The 2007 Comprehensive Spending Review in Scotland

• Between 2001-2006 there has been a period of intensive housing and property law reform on a scale not seen for decades. We have a homelessness framework that is applauded throughout Europe. The next parliamentary term should be about delivering effectively on that new legal and policy framework. Delivering effectively means funding adequately.

• House waiting lists, the number of homeless people in temporary accommodation and house prices all show signs of increasing strain in the Scottish housing system, none of which were alleviated by the modest increases in investment in the 2004 CSR.

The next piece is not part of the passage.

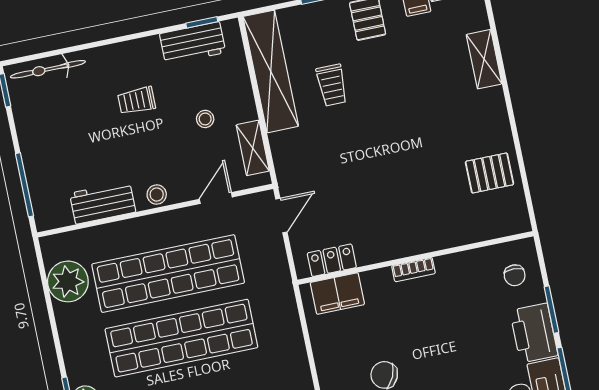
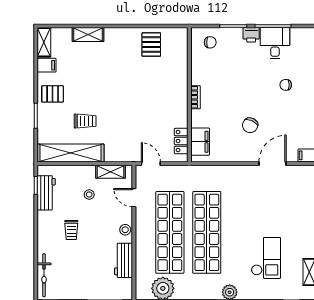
printer: (534, 333) -> (251, 35), width x0.53, depth x0.68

• There is a pressing case for a housing investment programme of no less than 10,000 rented homes per year over the three years of the CSR. Even a programme on this scale is half of the average annual output in the post-war years.

• The statutory commitment that all homeless people should be entitled to a home by 2012 adds extra urgency to this case for new affordable homes. The programme could help substantially house newly-eligible homeless people, without any further reduction in lets to people on house waiting lists.

• The additional cost of this programme would be £750 million over three years. This is equivalent to 0.8 per cent of the total Scottish budget over that time.

• The programme would generate £780 million of private finance, on top of public funding.

• There would also be other significant but less easily quantifiable benefits. These range from: reductions in children living in temporary housing with knock on impacts on education; stable accommodation for marginalised groups of young people who are not in employment or training; positive impacts on health from more new and higher quality homes; greater flexibility to support economic change; positive impacts on community cohesion and tackling crime; and building on the positive contribution of social housing providers to environmental sustainability.

• Failure to meet the need for new affordable homes will place the social housing sector in difficulty. Legal obligations as regards homelessness will be under pressure; social polarisation by tenure and neighbourhood will intensify; and opportunities to provide low cost homes as part of mixed neighbourhoods will remain out of reach.